Meski bidang bisnisnya berbeda dengan bisnis sang ayah, Arva merancang bisnis ini sebagai cerminan dari nilai-nilai yang diajarkan kedua orangtuanya, antara lain kesederhanaan, ketulusan, sikap rendah hati yang diramu dengan etos kerja keras, integritas, dan dedikasi.
Untuk itu, lanjut Arva, sejak awal membangun bisnis, ia merangkul komunitas-komunitas lokal yang beragam di Dubai. Bersama mereka di sisi Arva, ia menawarkan pengalaman yang hangat dan perhatian di mana para tamu merasa dihargai dan diperhatikan, sama seperti suasana yang diciptakan orangtua Arva dulu. ”Bagi kami, ini bukan sekadar perkara uang, tetapi kami mengerjakan sesuatu yang kami pedulikan,” katanya.

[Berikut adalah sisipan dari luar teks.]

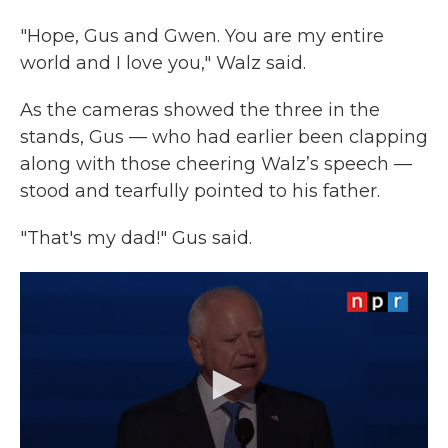
"Hope, Gus and Gwen. You are my entire
world and I love you," Walz said.
As the cameras showed the three in the
stands, Gus — who had earlier been clapping
along with those cheering Walz’s speech —
stood and tearfully pointed to his father.
"That's my dad!" Gus said.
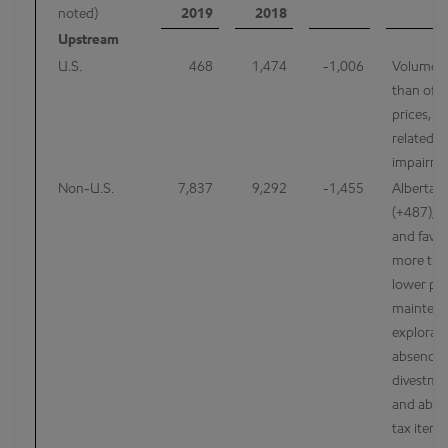
noted)
2019
2018
Upstream
U.S.
468
1,474
-1,006
Volumes
than offs
prices, h
related e
impairme
Non-U.S.
7,837
9,292
-1,455
Alberta t
(+487), h
and favor
more than
lower pri
maintena
explorat
absence 
divestmen
and absen
tax item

Dengan pendekatan itu, Frying Pan Adventures disambut pasar. Turis dari banyak negara menggunakan jasa Arva untuk mengalami sisi lain Dubai yang jarang terlihat. Namun, bisnis sering kali mengalami masa surut. Musim surut yang parah terjadi ketika pandemi Covid-19 melanda dunia. Arva terpaksa menghentikan program itu sementara waktu.

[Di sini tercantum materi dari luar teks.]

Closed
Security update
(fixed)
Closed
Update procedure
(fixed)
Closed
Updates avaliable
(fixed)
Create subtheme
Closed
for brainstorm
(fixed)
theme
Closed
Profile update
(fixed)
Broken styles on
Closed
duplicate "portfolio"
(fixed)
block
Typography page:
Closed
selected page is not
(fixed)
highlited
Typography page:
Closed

Namun, bukan berarti Arva sama sekali tidak bergerak. Bersama komunitas lokal, ia mengerjakan proyek sosial, antara lain mengumpulkan dana dari komunitas pelanggan dan pengikut Arva. Uangnya dipakai untuk menyediakan makanan bagi orang-orang yang kehilangan pekerjaan atau cuti tanpa bayaran akibat pandemi. Makanan juga dibeli dari rumah-rumah makan yang terdampak pandemi.
Kini, Frying Pan Adventures bergeliat lagi. Arva mengatakan, fokusnya sekarang adalah bagaimana ia bisa memperdalam hubungan dengan komunitas-komunitas lokal. Selain itu, menjangkau dan melayani orang-orang dari daerah yang belum banyak mereka jelajahi. Semua dilakukan agar orang melihat Dubai yang sejati.